April 07, 1985|RONALD B. TAYLOR | Times Staff Writer

SUN VALLEY, Ida. — They say you can't go back and recapture those elusive memories of your youth, and I suppose, as a general premise, that is true, but not entirely.

I had worked here early in the 1950s, a college student and cowboy who spent summers guiding and teaching horseback riding to earn my tuition. The Union Pacific Railroad still owned this famous old resort where Papa Hemingway wrote and movie stars came to play.

This is one of a continuing series on Memorable Vacations that appears from time to time in the Travel section.

This winter, after having been away more than 30 years, I came back with my wife to ski, to seek out some of my old haunts and chase some of those memories.

The place has changed, of course, but even surrounded by acres of those condominiums that seem to grow wild in the once picturesque meadows, it is possible to see the old Sun Valley, the one that opened nearly 50 years ago.

Then it was the nation's first destination ski resort, a glittering gathering place for the rich and the famous, tucked away in this remote valley between the Pioneer Range and the Sawtooth Mountains, northeast of Boise. Winter and summer, the famous people came here to play, stars such as Gary Cooper and Claudette Colbert skied, ice skated, rode horseback or hunted and fished in streams.

The Sun Valley Lodge and the Challenger Inn are still here, although the latter has had its name changed and the former has become just another hotel, a nice place to stay, but still a notch below what the Union Pacific's W. Averell Harriman had in mind when he built it back in 1936.

- - -

DIRECTIONS:
1. In the Sun Valley article, rewrite the stretch from "The place has" through "fished in streams.", changing "condominiums" to "vacation homes".
2. According to the Sun Valley article, between which two mountain ranges is the valley located?
3. Continue the Sun Valley article from its last sentence.

SUPPLIED MATERIAL:
- - -

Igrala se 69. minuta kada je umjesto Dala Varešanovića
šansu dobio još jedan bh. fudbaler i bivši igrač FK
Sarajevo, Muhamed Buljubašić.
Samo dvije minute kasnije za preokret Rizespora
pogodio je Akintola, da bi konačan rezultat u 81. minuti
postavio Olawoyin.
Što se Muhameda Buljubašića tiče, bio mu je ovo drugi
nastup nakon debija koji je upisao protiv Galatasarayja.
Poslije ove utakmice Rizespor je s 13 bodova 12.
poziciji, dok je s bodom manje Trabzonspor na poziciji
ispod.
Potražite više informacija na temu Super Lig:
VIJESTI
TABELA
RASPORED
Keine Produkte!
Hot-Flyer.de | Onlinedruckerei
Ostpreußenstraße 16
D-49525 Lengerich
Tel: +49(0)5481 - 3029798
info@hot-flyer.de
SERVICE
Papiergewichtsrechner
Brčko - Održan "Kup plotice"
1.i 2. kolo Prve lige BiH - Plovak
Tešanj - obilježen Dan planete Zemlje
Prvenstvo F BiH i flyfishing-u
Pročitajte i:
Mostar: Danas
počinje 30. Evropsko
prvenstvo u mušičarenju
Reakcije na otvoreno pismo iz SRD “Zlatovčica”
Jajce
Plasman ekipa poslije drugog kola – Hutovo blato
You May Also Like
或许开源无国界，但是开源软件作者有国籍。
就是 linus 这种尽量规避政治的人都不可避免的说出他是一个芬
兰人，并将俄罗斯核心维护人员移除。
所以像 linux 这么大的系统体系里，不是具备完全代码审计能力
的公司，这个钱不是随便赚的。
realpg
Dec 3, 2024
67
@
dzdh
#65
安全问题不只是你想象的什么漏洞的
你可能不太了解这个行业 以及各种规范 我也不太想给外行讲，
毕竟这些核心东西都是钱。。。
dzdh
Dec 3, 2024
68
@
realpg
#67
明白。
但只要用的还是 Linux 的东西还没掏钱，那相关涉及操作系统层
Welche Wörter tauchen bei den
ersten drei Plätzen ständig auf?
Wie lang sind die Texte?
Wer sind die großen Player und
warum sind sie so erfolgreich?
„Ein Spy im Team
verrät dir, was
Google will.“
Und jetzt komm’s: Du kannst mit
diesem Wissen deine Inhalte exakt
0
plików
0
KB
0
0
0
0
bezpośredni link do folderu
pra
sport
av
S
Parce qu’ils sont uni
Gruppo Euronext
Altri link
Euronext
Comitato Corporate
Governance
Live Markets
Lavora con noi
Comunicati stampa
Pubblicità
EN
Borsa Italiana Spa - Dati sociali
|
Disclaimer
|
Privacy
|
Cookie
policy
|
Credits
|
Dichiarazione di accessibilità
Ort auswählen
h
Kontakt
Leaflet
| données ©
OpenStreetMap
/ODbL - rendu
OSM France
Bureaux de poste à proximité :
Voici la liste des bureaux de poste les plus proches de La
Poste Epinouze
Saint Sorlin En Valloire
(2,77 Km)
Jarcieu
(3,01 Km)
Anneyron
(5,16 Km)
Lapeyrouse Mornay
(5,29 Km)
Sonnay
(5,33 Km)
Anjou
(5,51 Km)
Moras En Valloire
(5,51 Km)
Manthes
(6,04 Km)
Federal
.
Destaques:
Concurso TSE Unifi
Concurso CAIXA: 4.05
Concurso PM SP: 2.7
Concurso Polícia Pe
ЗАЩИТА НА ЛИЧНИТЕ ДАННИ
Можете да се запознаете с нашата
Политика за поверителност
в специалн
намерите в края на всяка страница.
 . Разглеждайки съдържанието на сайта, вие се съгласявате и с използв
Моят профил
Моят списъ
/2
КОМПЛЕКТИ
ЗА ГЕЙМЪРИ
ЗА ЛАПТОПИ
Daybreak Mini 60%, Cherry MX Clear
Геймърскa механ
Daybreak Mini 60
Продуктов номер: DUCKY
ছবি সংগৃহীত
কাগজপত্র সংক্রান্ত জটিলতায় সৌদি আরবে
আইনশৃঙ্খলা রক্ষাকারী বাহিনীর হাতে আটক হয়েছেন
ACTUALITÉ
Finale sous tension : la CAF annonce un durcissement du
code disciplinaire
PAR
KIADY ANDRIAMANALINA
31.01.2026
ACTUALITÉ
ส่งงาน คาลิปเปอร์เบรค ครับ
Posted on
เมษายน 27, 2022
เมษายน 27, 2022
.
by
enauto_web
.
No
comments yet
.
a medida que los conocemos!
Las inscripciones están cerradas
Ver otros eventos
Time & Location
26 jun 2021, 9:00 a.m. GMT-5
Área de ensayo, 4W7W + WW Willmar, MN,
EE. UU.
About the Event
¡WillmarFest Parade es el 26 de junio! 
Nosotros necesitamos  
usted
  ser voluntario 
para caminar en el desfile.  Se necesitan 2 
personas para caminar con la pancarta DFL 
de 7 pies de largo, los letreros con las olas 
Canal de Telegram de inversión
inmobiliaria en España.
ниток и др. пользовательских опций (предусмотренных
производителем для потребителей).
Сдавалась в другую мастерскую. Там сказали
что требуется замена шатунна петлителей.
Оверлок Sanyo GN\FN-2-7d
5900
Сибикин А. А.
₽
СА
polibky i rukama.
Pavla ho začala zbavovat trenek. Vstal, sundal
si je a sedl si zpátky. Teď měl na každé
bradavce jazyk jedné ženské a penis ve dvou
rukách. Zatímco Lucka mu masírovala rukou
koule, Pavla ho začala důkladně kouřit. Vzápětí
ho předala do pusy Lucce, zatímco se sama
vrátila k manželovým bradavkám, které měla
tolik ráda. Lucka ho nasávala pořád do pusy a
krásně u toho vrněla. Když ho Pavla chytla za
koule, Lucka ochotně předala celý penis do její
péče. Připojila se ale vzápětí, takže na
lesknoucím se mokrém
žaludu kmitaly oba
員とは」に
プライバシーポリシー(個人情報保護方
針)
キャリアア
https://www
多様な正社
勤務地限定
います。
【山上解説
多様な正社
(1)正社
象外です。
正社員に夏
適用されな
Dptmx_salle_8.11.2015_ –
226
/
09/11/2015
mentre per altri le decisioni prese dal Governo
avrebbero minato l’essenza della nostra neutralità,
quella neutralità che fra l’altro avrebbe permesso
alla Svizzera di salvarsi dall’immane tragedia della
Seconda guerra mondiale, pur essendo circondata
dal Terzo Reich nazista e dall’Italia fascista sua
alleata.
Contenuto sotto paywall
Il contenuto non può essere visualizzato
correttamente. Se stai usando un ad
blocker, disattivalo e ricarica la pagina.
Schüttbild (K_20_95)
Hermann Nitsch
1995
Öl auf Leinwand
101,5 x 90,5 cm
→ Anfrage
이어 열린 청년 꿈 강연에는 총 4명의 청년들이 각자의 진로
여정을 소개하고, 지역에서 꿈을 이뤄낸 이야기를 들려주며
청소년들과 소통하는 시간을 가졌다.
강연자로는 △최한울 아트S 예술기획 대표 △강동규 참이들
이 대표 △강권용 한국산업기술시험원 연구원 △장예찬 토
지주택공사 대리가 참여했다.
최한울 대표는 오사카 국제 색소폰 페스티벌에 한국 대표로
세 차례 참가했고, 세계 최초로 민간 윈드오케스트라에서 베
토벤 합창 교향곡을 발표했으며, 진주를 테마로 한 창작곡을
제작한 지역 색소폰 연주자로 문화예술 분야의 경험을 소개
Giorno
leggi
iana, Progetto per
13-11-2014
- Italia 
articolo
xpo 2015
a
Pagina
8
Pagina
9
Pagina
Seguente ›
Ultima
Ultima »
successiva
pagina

- - -

ANSWERS TO THE EXERCISES:
1.
The place has changed, of course, but even surrounded by acres of those vacation homes that seem to grow wild in the once picturesque meadows, it is possible to see the old Sun Valley, the one that opened nearly 50 years ago.

Then it was the nation's first destination ski resort, a glittering gathering place for the rich and the famous, tucked away in this remote valley between the Pioneer Range and the Sawtooth Mountains, northeast of Boise. Winter and summer, the famous people came here to play, stars such as Gary Cooper and Claudette Colbert skied, ice skated, rode horseback or hunted and fished in streams.

2. The Pioneer Range and the Sawtooth Mountains.

3.
Bustling Resort

Dollar Mountain is still Dollar Mountain, where beginning skiers can feel like experts, and the gold rush town of Ketchum, a mile down the road, has grown from a rustic village in the Wood River Valley to a bustling resort town, albeit one that is less hectic and more orderly than Mammoth Lakes or some of the other big-time ski resorts.

When I worked here Sun Valley's dining rooms and cocktail lounges were classy places and Ketchum was a bumptious little Western burg, a sheep-ranching town with a dozen noisy saloons full of slot machines and grass widows waiting out their six-week divorces.

Flying into Hailey Airport recently and driving by taxi the 12 miles to Sun Valley, it soon became obvious that time has not stopped; subdivisions and condo projects are all up and down the Wood River Valley and as the taxi approached Ketchum's outskirts you can see a traffic light and new buildings, a shopping center and motels.

Real estate offerings include an "estate quality" house in Riverwood for $725,000; "the only Wildflower Cottage" condo left on the market, at $625,000; or a four-bedroom, 4,000-square-foot house at the base of Dollar Mountain for only $630,000.

Some things never change, like Bald Mountain. Known simply as "Baldy" and standing 9,150 feet tall, it is still one of the best-kept, most skiable mountains around, for any class of skier. From the top you can look down into Ketchum and Sun Valley far below or see out across the majestic Sawtooth Mountains on the skyline.

Much has changed, and not all of it is a pleasant surprise to someone who comes looking for the old Sun Valley, the one that operated here before pencil pushers began looking at the profit and loss columns and decided that Harriman's posh resort should begin to make money. That decision was made in the mid-1950s, when the resort's staffing ratio was still three to one, three employees for every guest.

Hitting the Trail

Back then, when someone like radio personality Arthur Godfrey wanted to go horseback riding at dawn and have breakfast at Trail Creek Lodge, well, by golly, we rolled out early, saddled the horses and hit the trail. When Hemingway wanted to shoot skeet or grouse, or Clark Gable wanted to ski, all they had to do was say the word.

One summer a banker and his family from Salt Lake rented a suite in "the valley" for six weeks and he commuted on weekends. His children took daily riding lessons, learned to ice skate, play tennis and golf. At the end of their stay he came around, handing out $100 tips to the kids' favorite instructors.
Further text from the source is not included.